-- Start Document segment --

In today’s world it often seems that the extremists and populists are the ones with rational economic policies, whereas technocratic centrists remain wedded to ideologically-driven, pie-in-the-sky grand projects.

So the Eurozone’s powers-that-be aim to solve the problems of a premature monetary union by rushing to banking , fiscal and political union. Only right-wing nationalists, communists and neo-pagans dare propose the time-honoured method of regaining lost competitiveness – letting the currency take the strain.

Something similar is about to happen in Japan. Prime Minister Noda has succeeded in passing a bill to double the consumption tax to 10% in two stages over the coming four years. Even this is not enough to satisfy the Keidanren, Japan’s most important business association, which wants to see the rate at 25%.

The result is likely to be politically and economically disastrous. The one saving grace is that both Mr. Noda’s Democratic Party of Japan and the opposition Liberal Democratic Party – with whom he has stitched together a temporary a pro-tax alliance – are haemorrhaging support and may be unable to implement the proposal. For even in the staid world of Japanese politics, populist movements are astir

The DPJ won a landslide victory in 2009 on Obama-esque rhetoric about change. Manifesto policies, such as generous child allowances to help tackle Japan’s demographic shrinkage , have already been blocked or watered down. The tax hike is likely to be the final straw, leading to a party split and an early general election.

The price might be worth paying if higher taxes were to set Japan on a path of sustainable growth and fiscal normalization. The chances of that are slim. The last time the consumption tax was hiked – by 2%, in 1997 – the result was a serious recession and a slump in retail sales from which Japan has never really recovered. Far from plugging the fiscal hole, the hike ended up contributing to a steep decline in central government tax revenues – from 50 trillion yen in 1996 to 36 trillion yen last year.

The reality is that Japan’s Godzilla-sized public debt problem is more Austrian than Keynesian in origin. Japan turned away from stimulus packages in the late 1990s, and public works spending as proportion of GDP dropped from 6% to 3% over the subsequent decade. Monetary policy remained too tight, as testified by the surge in the yen and sub- 1% yields on ten year government bonds. The move to zero interest rates came after deflation was embedded, which meant that even the cash in your wallet accrued a tax-free return of 1-2% each year.

The reward for all this monetary and fiscal virtue was steadily declining nominal GDP , erosion of the tax base and the consequence surge in bond issuance which so alarms Mr. Noda, the rating agencies and international agencies that channel the views of the ministry of finance. The bond market, on the other hand, remains very relaxed.

If the major cause of the debt problem is declining nominal GDP, then it follows that the solution must be rising nominal GDP. Indeed if Japan had managed to grow at 3% in nominal terms over the past 15 years, the economy would be two thirds bigger than it is now, asset prices would be considerably higher and government finances in far better shape.

-- End Document segment --

### [Actions to take]
1 – List the kinds of union that the commentary on Japan's consumption tax says the Eurozone's powers-that-be are rushing toward.
2 – Retype the passage of the commentary on Japan's consumption tax between "If the major" and "far better shape.", inclusive.
None of the entries that follow are needed for working with the commentary on Japan's consumption tax.

-- Start Data records --

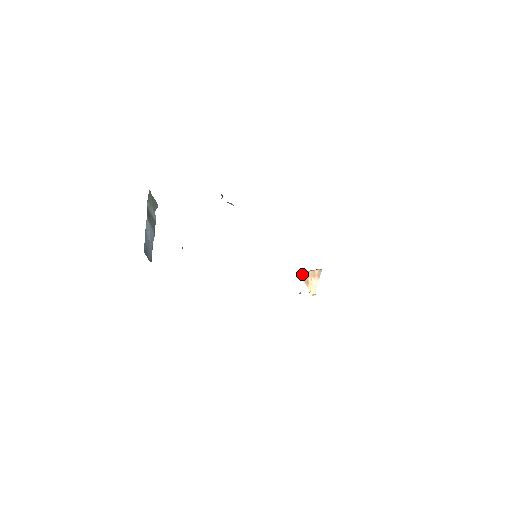
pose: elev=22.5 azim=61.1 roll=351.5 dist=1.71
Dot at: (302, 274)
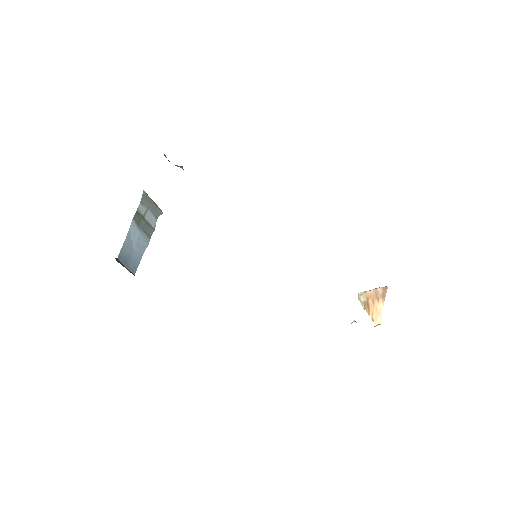
Dot at: (359, 295)
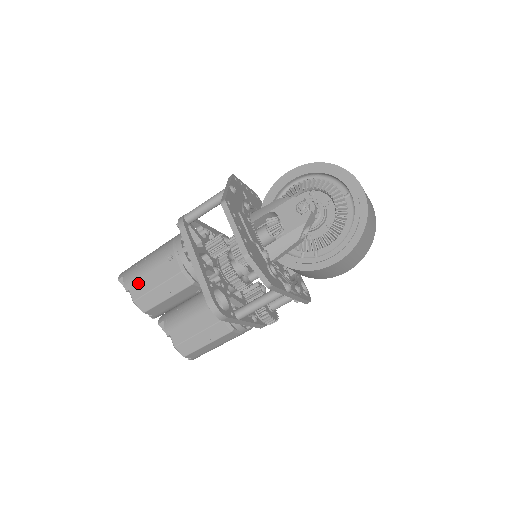
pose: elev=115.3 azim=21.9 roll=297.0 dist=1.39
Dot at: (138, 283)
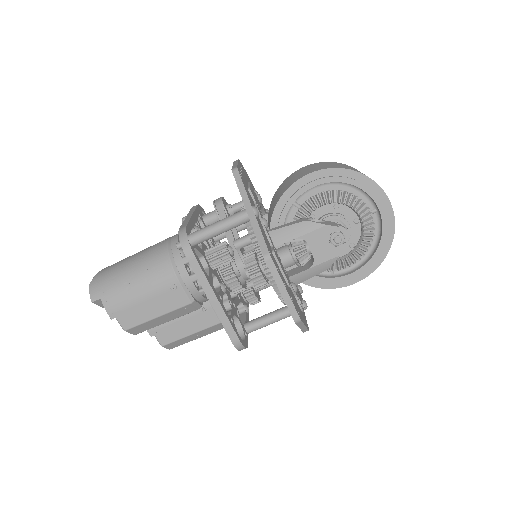
Dot at: (129, 312)
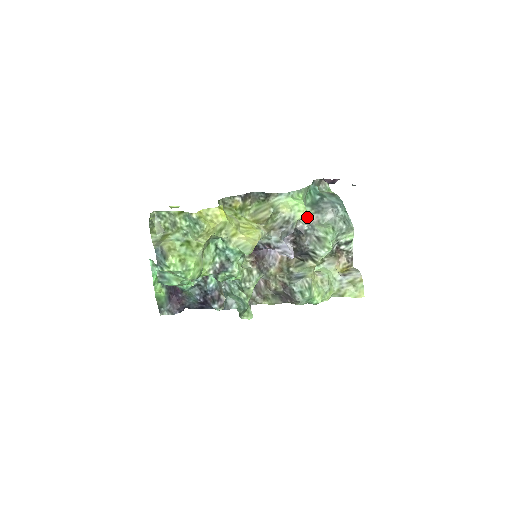
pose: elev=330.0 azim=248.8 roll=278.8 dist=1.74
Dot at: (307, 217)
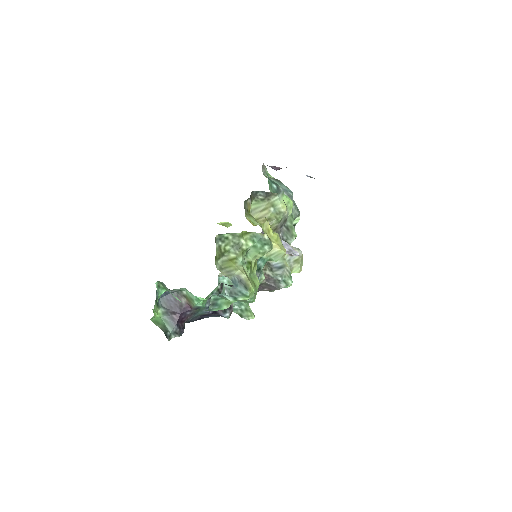
Dot at: occluded
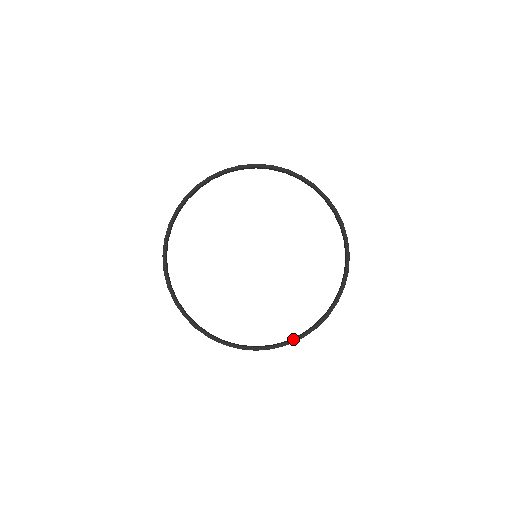
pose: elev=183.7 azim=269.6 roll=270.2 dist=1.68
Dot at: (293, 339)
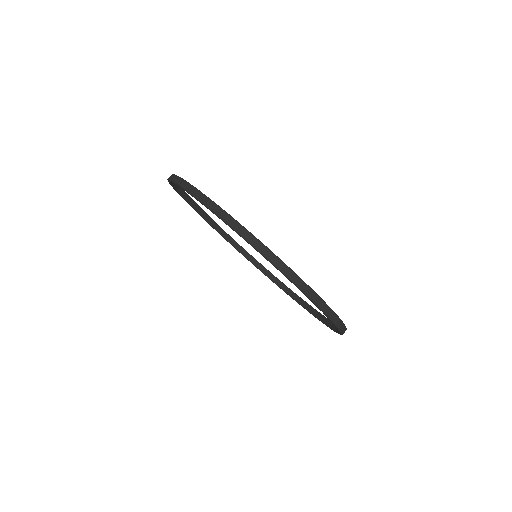
Dot at: (309, 312)
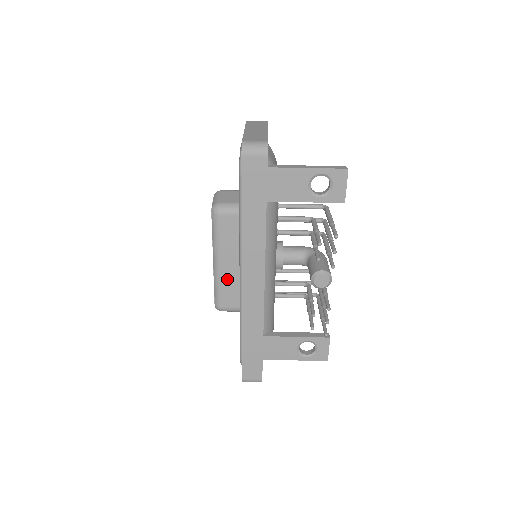
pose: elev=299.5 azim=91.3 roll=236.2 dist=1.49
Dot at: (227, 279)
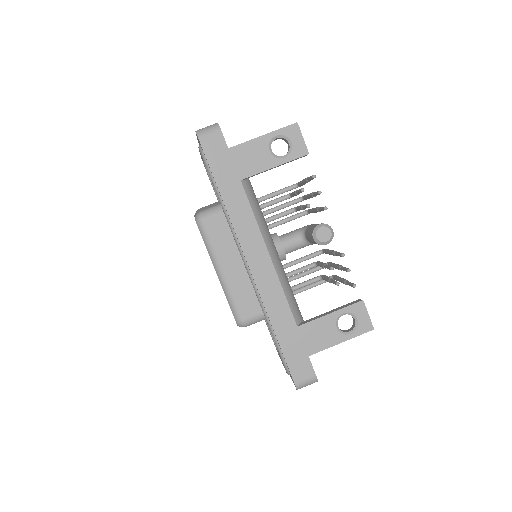
Dot at: (236, 285)
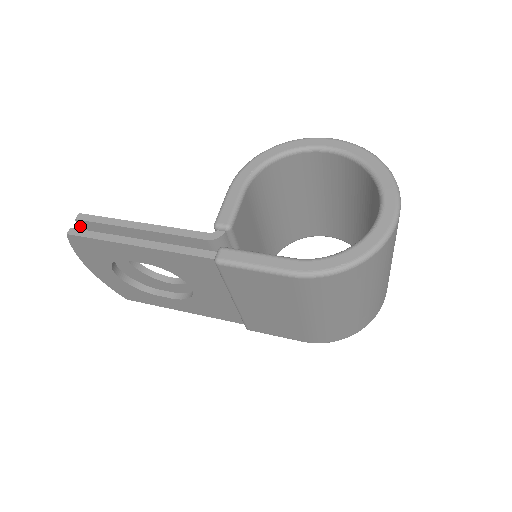
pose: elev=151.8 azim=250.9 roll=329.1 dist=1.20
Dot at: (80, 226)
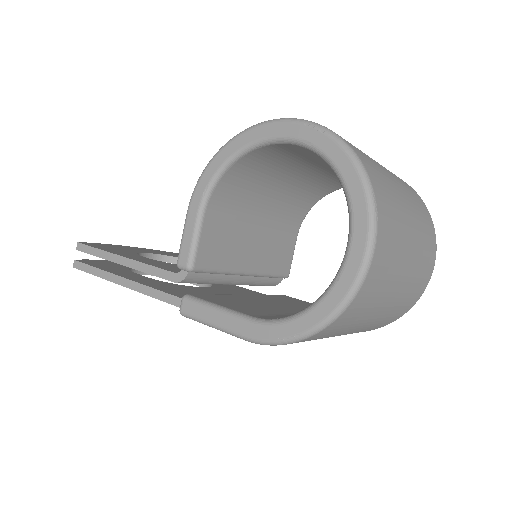
Dot at: occluded
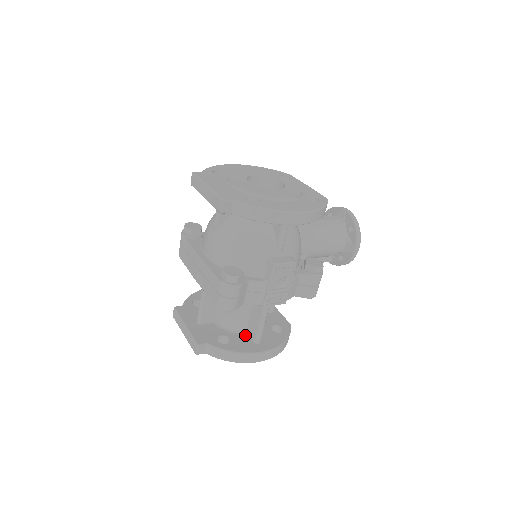
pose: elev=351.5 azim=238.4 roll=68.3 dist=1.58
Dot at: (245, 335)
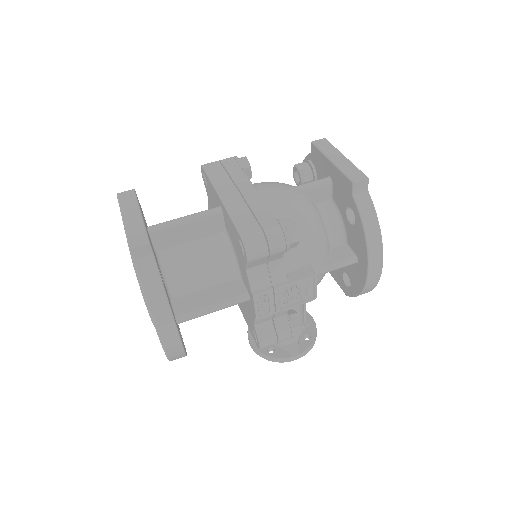
Dot at: (170, 300)
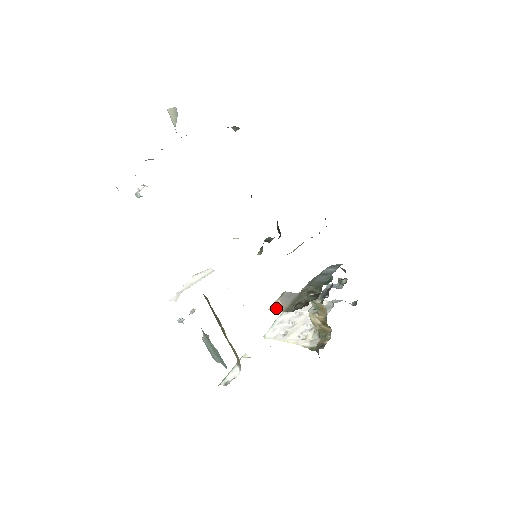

-- End Data records --

### [Answers to the tasks]
1 – banking union, fiscal union, political union

2 –
If the major cause of the debt problem is declining nominal GDP, then it follows that the solution must be rising nominal GDP. Indeed if Japan had managed to grow at 3% in nominal terms over the past 15 years, the economy would be two thirds bigger than it is now, asset prices would be considerably higher and government finances in far better shape.